The government of India has reportedly withdrawn the Personal Data Protection Bill, which it had unveiled back in 2019, garnering immense scrutiny from tech giants and privacy advocates over fear that the bill could restrict their way of managing sensitive information while granting authorities more powers to access it.
according to reports, the retraction comes as a surprise as lawmakers in the country had previously hinted that the bill could come into effect soon.
The center received several amendments and recommendations from a parliamentary panel, which included lawmakers from PM Narendra Modi’s ruling party.
Rajeev Chandrasekhar, the Junior IT Minister of India, stated that the panel identified multiple issues that were relevant yet beyond the extent of modern digital privacy law.
Chandrasekhar added that the government will work on a comprehensive legal framework and come up with a new bill.
The proposed Personal Protection Data Bill was meant to empower citizens with their rights related to data.
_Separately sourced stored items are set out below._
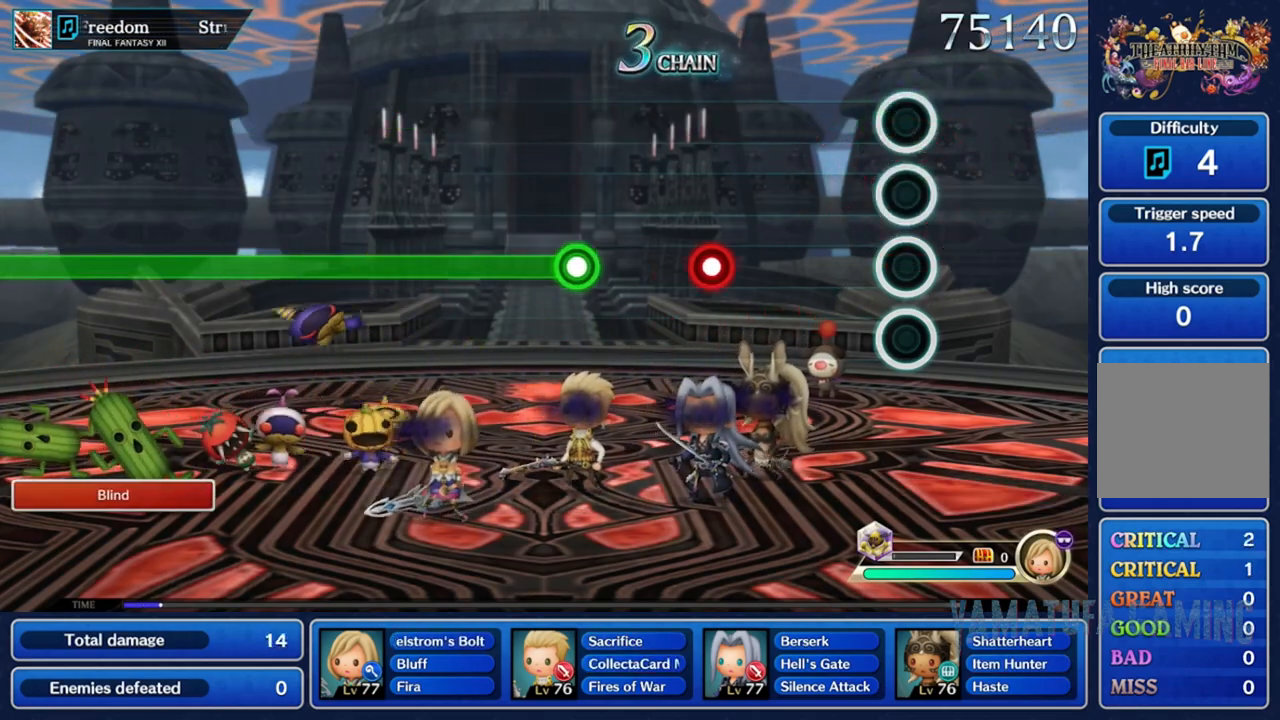
{"buttons": [], "left_stick": "center", "right_stick": "center", "events": [[367, "R2", "down"], [467, "R2", "up"]]}
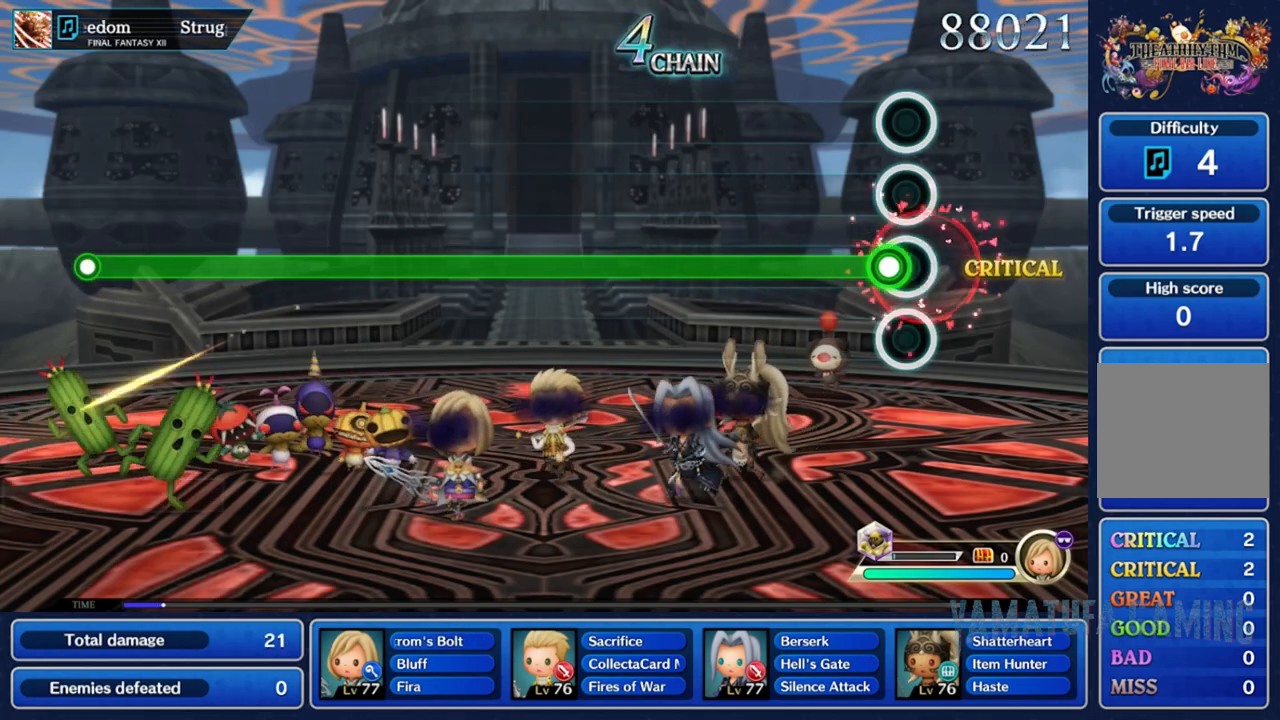
{"buttons": ["R2"], "left_stick": "center", "right_stick": "center", "events": [[83, "R2", "down"]]}
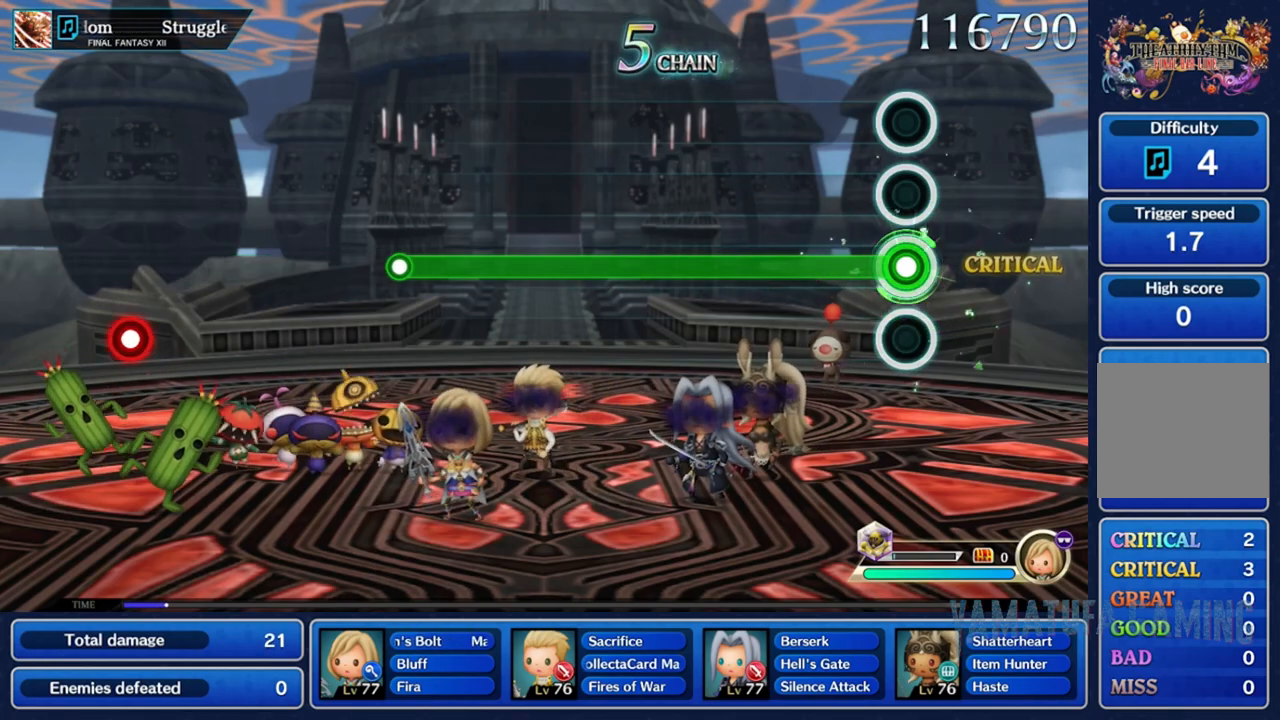
{"buttons": ["R2"], "left_stick": "center", "right_stick": "center", "events": []}
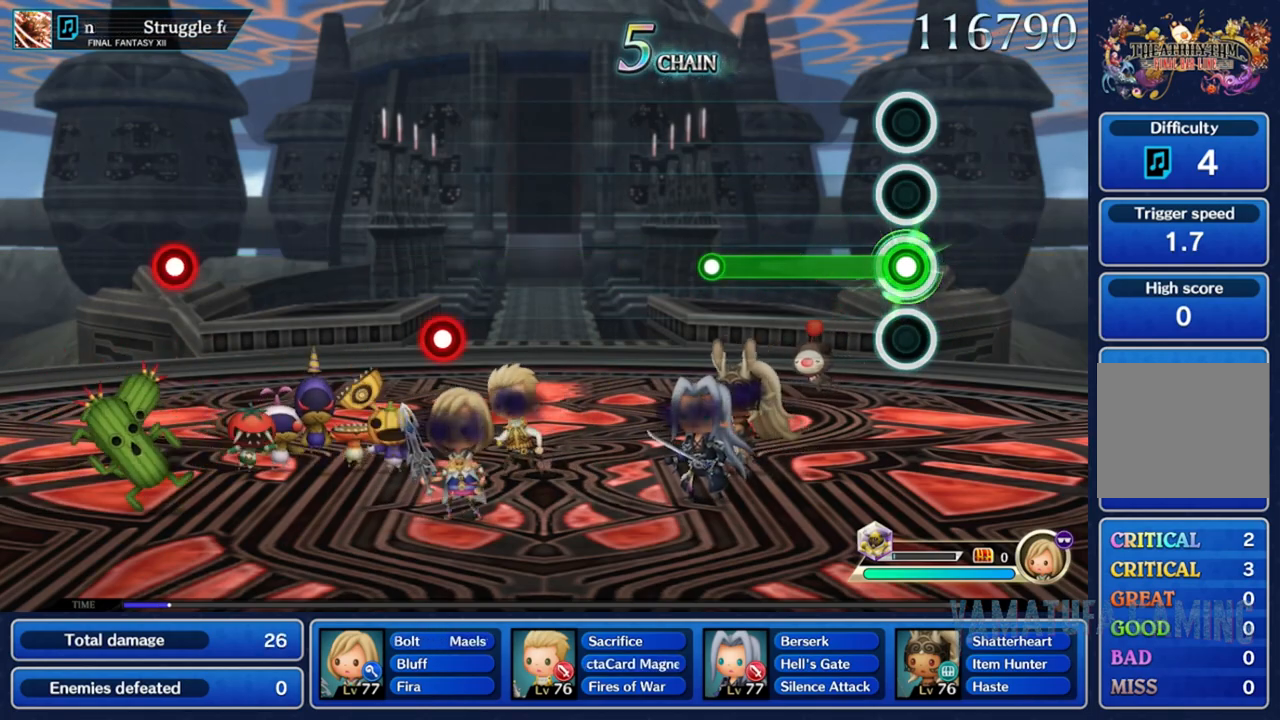
{"buttons": [], "left_stick": "center", "right_stick": "center", "events": [[333, "R2", "up"]]}
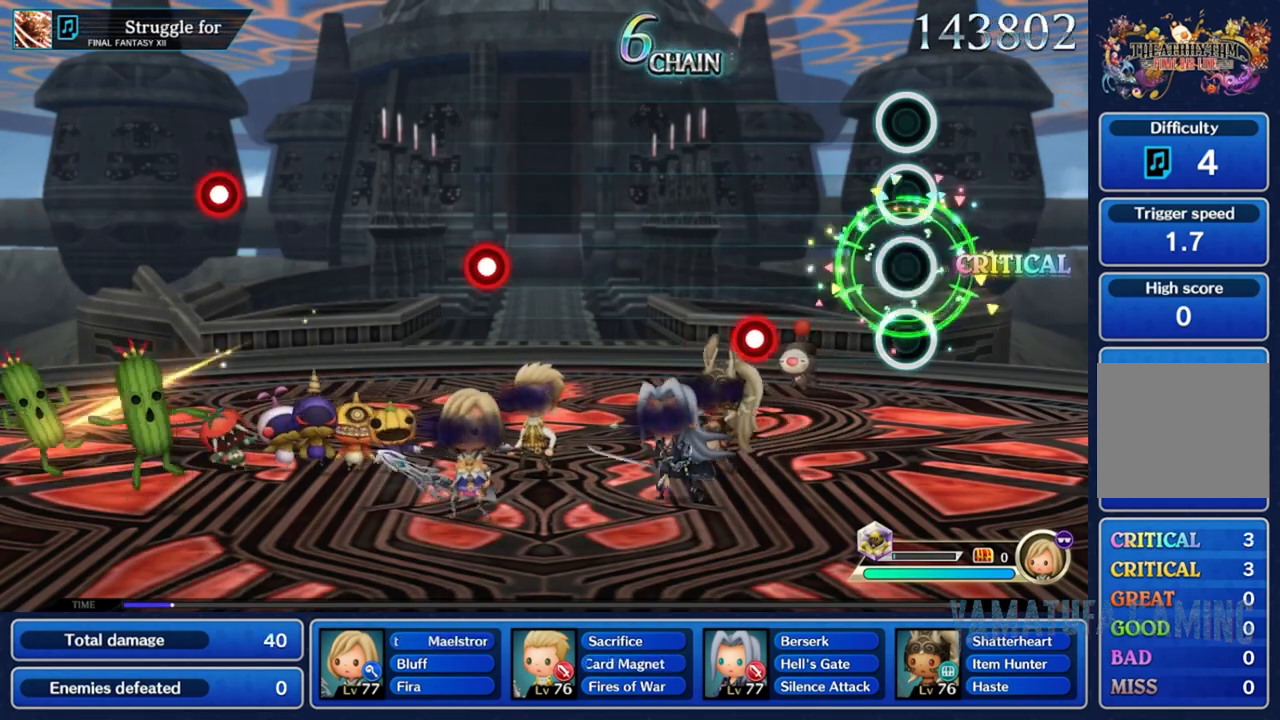
{"buttons": [], "left_stick": "center", "right_stick": "center", "events": [[267, "R2", "down"], [383, "R2", "up"]]}
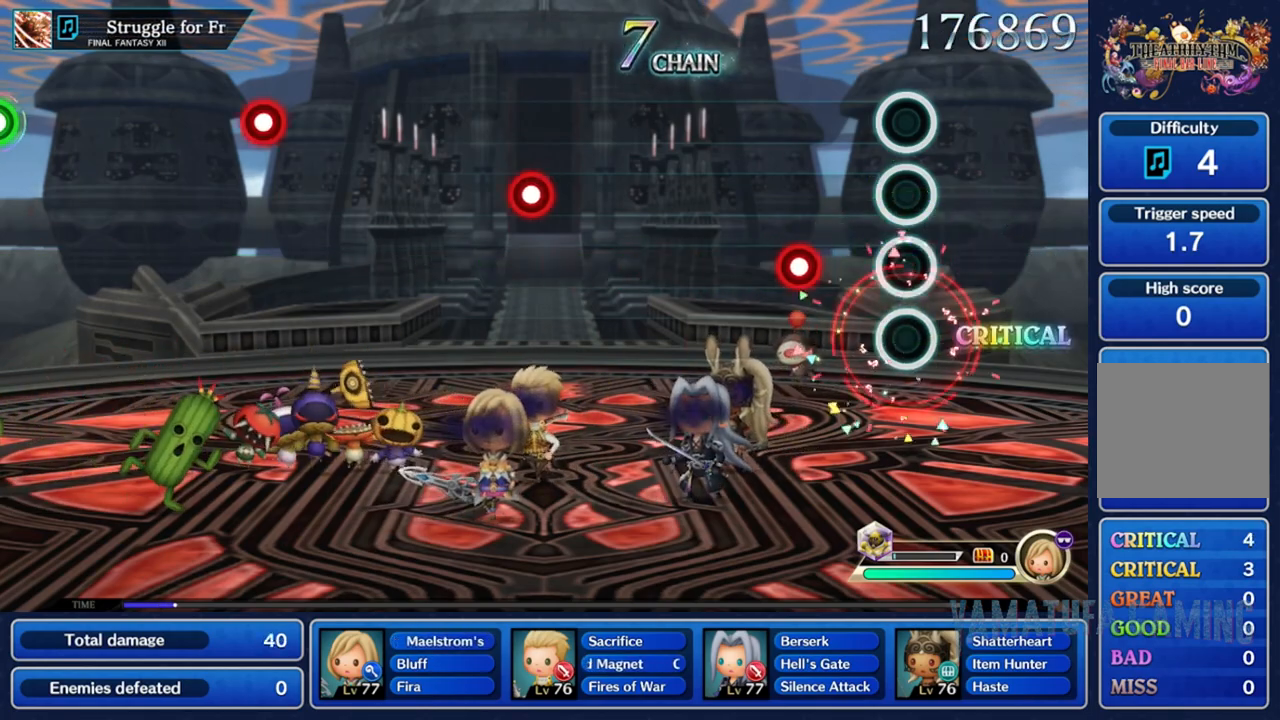
{"buttons": [], "left_stick": "center", "right_stick": "center", "events": [[183, "R2", "down"], [300, "R2", "up"]]}
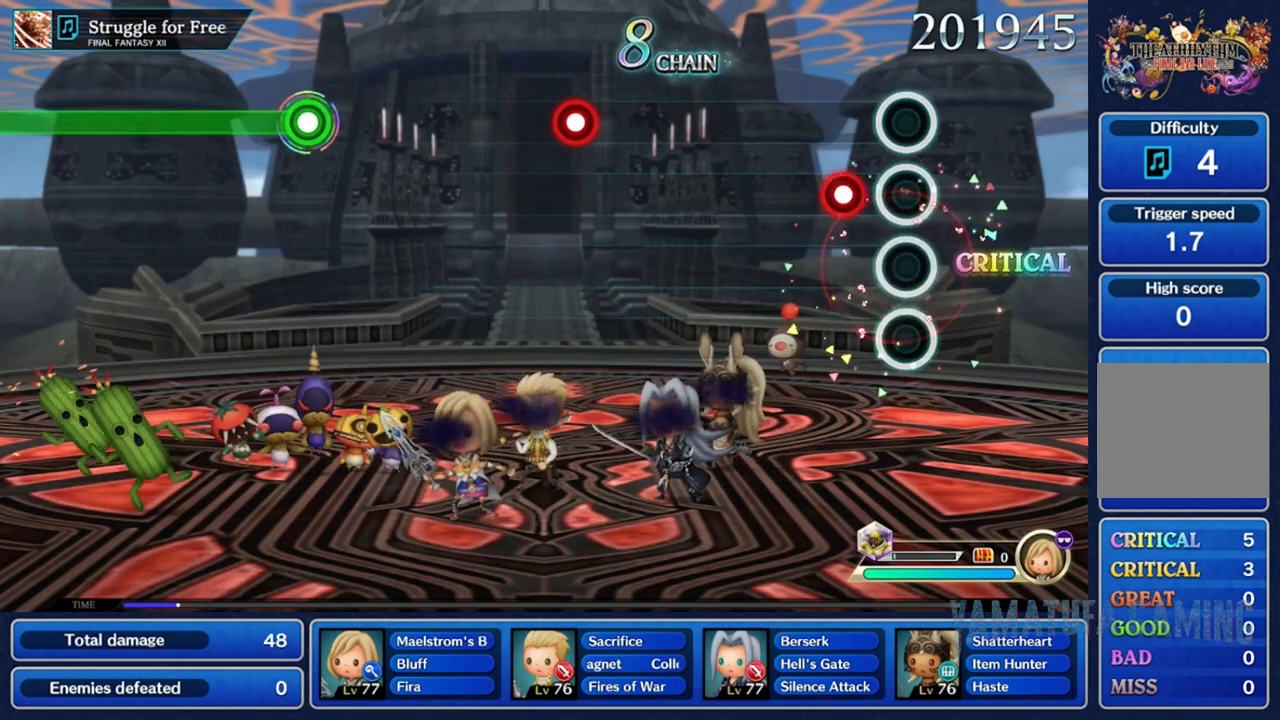
{"buttons": [], "left_stick": "center", "right_stick": "center", "events": [[117, "R2", "down"], [217, "R2", "up"]]}
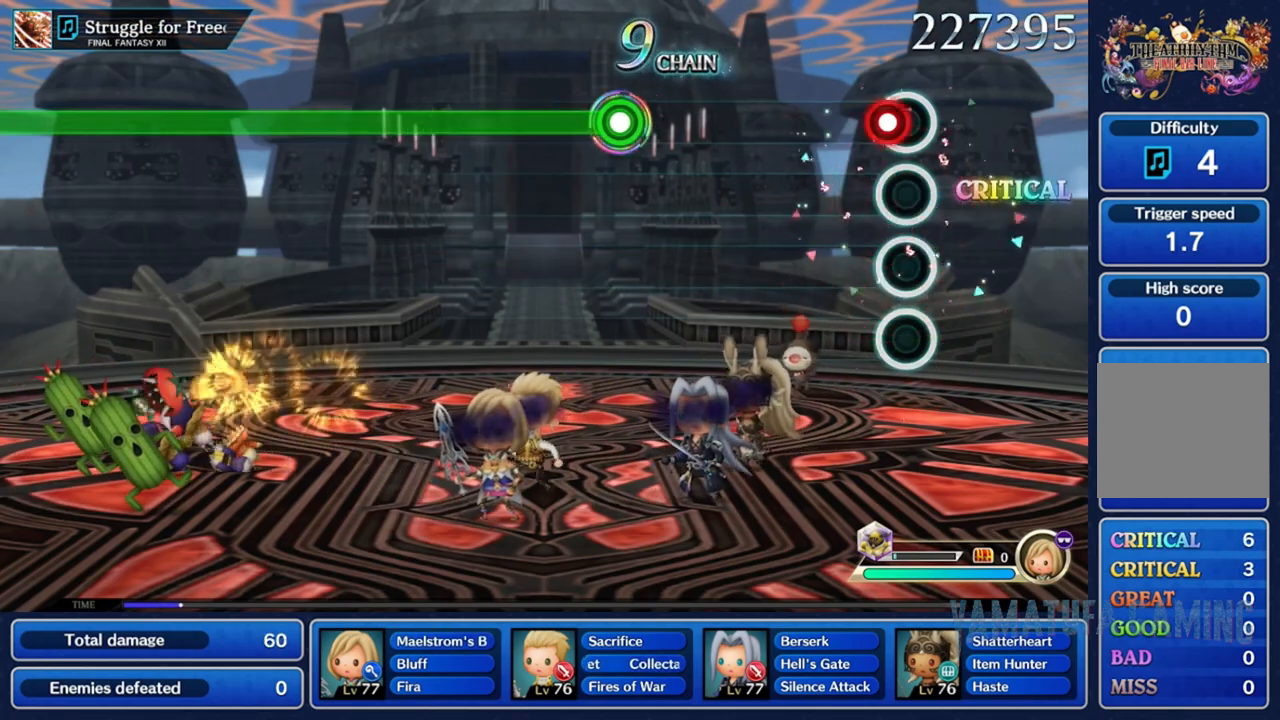
{"buttons": ["R2"], "left_stick": "center", "right_stick": "center", "events": [[33, "R2", "down"], [150, "R2", "up"], [417, "R2", "down"]]}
India, the second largest internet market globally, has been seeing a boom in personal data in recent years as people came online for the first time and began consuming large amounts of apps.
However, it also brought uncertainty on how much power government agencies, private companies, and individuals had over the data.
Ashwini Vaishnaw, the country’s IT Minister, stated that the proposed bill was planned out in detail by the Joint Committee of Parliament, with 12 recommendations and 81 amendments given towards making a comprehensive legal framework regarding the digital ecosystem.
In a written statement, Vaishnaw elaborated that following the JCP report, authorities are working on a comprehensive legal framework, and have therefore proposed the withdrawal of ‘The Personal Data Protection Bill, 2019’. The government now plans to present a new bill in its stead, one that fits better into the framework.
Many industry stakeholders had criticized the previous bill, with Internet Freedom Foundation, a local privacy advocacy group, stating that it gave large exemptions to government sectors while prioritizing the interests of large corporations.
The group added that the bill does not respect the fundamental right to privacy adequately.
Google, Meta, and Amazon were among those who expressed concerns over the recommendations made by the JCP, as the bill also required firms to store only certain sensitive and critical data.